Big Tech's datacentre emissions much higher than officially reported
Actual impact could be more than 600% higher than claimed
A new investigation has uncovered massive discrepancies in major tech companies' environmental claims.
Datacentres owned by Google, Apple, Microsoft and Meta could be emitting more than 660% more carbon than the companies officially report, according to the analysis by The Guardian.
The paper, which scrutinised datacentre emissions from 2020 to 2022, says their actual climate impact appears to have been vastly understated.
The report highlights a trend of "creative accounting" at the tech giants, allowing them to claim carbon neutrality despite a substantial environmental footprint.
These companies typically rely on renewable energy certificates (RECs) to offset emissions, but critics argue this practice is akin to greenwashing.
RECs are used to calculate "market-based" emissions. These take the purchase of renewable energy into account, even if the datacentres themselves continue to draw electricity from non-renewable sources.
In contrast, location-based emissions, which reflect the actual carbon output of the local grid supplying the datacentres, reveal a far more concerning picture.
For example, Meta, which officially reported emissions of 273 metric tons of CO2 in 2022, would see that figure skyrocket to more than 3.8 million metric tons under the more precise location-based method.
Similar discrepancies were found with Google, Microsoft and Apple, who have all been vocal about their carbon neutrality pledges.
Microsoft reported its official datacentre-related emissions for 2022 as 280,782 metric tons of CO2 equivalent (CO2e). However, using location-based accounting, the figure surges to 6.1 million metric tons — a nearly 22-fold increase.
"Location-based [accounting] gives an accurate picture of the emissions associated with the energy that's actually being consumed to run the data centre. And Uptime's view is that it's the right metric," says Jay Dietrich, the research director of sustainability at Uptime Institute, a datacentre advisory and research organisation.
Amazon, the largest emitter of the so-called "Big Five" tech companies, was excluded from The Guardian's analysis due to the complexity of isolating its datacentre emissions - an issue we have run into at Computing in our own emissions research.
Apple's emissions for 2022 amounted to less than half of Amazon's total, yet it was ranked as one of the highest emitters among tech firms.
The gap in reporting comes as datacentres' energy demands are expected to surge dramatically, driven in part by the AI revolution.
The launch of OpenAI's ChatGPT at the end of 2022 marked the beginning of an AI boom that has put even greater strain on these infrastructure systems.
According to the International Energy Agency (IEA), datacentres accounted for between 1% and 1.5% of global electricity consumption in 2022 – figures that preceded the AI explosion.
The introduction of systems like ChatGPT, which Goldman Sachs estimates require nearly 10 times as much electricity to process as a traditional Google search, is expected to send electricity demand soaring.
"Goldman Sachs Research estimates the overall increase in datacentre power consumption from AI to be on the order of 200 terawatt-hours per year between 2023 and 2030. By 2028, our analysts expect AI to represent about 19% of datacentre power demand," the investment bank predicts.
Despite their claims of environmental responsibility, the Big Tech firms have faced growing scrutiny for their emissions management strategies.
Google's 2020 environmental report revealed a 50% spike in the company's overall emissions compared to 2019, even though it continues to promote its green initiatives. Meanwhile, the company's electricity consumption from datacentres alone surged 17% in 2023. This trend shows no sign of slowing down as Google embeds AI more deeply into its services.
In light of the AI boom and the ever-growing energy needs of datacentres, researchers are calling for more transparency in how companies report emissions, and a shift towards the more realistic location-based accounting model.
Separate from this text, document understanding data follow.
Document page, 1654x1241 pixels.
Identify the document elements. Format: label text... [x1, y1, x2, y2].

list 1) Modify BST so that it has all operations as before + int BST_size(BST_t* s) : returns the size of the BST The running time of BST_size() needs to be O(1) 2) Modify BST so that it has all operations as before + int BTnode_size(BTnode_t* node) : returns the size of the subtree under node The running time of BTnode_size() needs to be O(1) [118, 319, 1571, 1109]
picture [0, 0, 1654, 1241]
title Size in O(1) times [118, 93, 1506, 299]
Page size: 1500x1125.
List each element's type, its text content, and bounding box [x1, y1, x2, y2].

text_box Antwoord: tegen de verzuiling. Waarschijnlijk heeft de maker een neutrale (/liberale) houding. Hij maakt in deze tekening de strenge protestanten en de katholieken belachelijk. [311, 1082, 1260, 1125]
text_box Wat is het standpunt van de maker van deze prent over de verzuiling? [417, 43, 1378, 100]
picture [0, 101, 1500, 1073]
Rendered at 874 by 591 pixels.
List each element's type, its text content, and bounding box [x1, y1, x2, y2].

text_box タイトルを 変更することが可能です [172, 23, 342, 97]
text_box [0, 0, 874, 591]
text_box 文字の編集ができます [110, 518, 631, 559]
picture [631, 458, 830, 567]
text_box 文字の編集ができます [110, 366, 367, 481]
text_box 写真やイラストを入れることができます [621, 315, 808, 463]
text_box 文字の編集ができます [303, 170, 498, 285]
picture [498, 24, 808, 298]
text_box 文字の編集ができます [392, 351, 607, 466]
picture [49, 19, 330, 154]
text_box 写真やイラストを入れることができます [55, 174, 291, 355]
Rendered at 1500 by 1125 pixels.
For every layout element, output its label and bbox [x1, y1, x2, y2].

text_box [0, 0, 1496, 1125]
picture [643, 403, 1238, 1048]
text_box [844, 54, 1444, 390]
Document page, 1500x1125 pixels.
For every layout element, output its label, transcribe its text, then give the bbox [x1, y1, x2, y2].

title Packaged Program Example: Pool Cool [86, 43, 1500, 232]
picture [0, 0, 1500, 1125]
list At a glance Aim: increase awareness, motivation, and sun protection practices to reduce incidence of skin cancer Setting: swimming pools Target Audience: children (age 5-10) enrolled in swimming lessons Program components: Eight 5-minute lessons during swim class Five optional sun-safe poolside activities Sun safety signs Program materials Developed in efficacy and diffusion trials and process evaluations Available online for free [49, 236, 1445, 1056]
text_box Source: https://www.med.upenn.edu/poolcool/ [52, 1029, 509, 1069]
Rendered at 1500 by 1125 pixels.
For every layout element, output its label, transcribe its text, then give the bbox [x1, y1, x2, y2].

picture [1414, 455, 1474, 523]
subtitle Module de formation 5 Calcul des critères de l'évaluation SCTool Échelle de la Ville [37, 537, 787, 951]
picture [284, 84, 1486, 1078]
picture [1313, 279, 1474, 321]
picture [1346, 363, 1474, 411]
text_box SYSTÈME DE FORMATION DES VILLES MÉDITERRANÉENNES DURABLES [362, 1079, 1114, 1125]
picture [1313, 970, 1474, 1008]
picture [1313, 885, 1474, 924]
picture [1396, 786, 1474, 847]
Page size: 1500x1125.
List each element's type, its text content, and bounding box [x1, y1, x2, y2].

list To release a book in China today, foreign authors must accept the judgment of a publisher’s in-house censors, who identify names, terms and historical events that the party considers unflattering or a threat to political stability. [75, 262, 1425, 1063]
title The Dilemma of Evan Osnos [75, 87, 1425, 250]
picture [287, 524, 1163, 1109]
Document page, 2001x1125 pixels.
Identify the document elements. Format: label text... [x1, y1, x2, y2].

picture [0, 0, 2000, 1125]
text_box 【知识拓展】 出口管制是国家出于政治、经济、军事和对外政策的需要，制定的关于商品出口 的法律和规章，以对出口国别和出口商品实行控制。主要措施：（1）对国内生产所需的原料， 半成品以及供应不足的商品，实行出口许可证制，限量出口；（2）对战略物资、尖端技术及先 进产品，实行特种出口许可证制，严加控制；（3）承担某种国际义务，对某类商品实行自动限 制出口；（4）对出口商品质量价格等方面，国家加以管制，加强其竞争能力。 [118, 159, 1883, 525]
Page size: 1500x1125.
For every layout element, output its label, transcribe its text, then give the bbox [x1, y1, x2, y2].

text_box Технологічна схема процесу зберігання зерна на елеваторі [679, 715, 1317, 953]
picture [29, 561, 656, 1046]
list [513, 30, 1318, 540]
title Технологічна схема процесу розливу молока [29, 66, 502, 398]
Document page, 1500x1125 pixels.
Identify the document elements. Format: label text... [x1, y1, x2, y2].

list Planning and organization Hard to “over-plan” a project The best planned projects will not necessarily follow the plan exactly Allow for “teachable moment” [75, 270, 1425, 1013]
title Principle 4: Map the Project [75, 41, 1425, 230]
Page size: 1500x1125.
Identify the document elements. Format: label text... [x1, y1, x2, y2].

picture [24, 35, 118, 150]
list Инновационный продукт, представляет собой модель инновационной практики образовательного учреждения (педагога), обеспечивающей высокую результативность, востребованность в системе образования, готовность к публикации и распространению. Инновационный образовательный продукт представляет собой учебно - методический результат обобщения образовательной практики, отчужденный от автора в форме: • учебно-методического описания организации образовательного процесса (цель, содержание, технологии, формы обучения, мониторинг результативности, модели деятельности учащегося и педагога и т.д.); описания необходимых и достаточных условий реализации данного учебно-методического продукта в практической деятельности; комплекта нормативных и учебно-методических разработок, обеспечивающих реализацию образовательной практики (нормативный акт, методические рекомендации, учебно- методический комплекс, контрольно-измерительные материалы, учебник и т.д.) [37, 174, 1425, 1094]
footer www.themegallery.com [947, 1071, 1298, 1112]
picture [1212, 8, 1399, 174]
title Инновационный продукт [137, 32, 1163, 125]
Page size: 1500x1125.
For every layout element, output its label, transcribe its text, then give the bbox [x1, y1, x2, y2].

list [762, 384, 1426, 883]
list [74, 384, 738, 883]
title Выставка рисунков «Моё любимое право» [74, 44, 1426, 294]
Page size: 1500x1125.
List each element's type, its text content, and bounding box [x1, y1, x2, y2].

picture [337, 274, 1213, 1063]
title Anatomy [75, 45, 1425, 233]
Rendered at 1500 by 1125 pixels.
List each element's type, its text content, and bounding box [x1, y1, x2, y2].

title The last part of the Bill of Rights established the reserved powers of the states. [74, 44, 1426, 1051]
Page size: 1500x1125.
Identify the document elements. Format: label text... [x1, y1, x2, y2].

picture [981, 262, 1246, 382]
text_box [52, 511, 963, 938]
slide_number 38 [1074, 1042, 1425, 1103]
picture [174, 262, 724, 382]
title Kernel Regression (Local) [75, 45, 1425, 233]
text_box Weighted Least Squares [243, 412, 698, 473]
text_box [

Earlier this year, the European Commission approved a new mandatory reporting programme as part of the EU Energy Efficiency Directive (EED). The EED seeks to reduce energy consumption by 11.7% by 2030, contributing to the broader goal of cutting carbon emissions across Europe by 55% within the same timeframe.
Computing says:
The Guardian analysis is a welcome reminder of the research Computing has been conducting since 2021, which closely examines the environmental data published by the hyperscale cloud vendors.
In addition to the welcome discussion of the impact of third-party datacentre rental on scope 3 emissions (a common practice that only Google, of the Big Three hyperscalers, has even acknowledged occurs), the use of RECs for creative carbon accounting is a practice we have long argued should be more transparent.
We also advise any cloud consumer keen to understand more about the sustainability of the services they are buying to ask about the extent to which cloud providers utilise RECs in their accounting and reporting.
The GHG protocol allows this accounting but has indicated that rules need to be tightened. The subsequent lobbying from certain sectors provides a true indication of how much the wealth and power of the hyperscalers is used to dominate the REC market, then present this as a 'neutralisation' of their carbon emissions.
The new EU Energy Efficiency Directive will improve the efficiency of reporting in that jurisdiction, but if real change is to be made the US will have to be on board as GenAI stokes the demand for compute and power.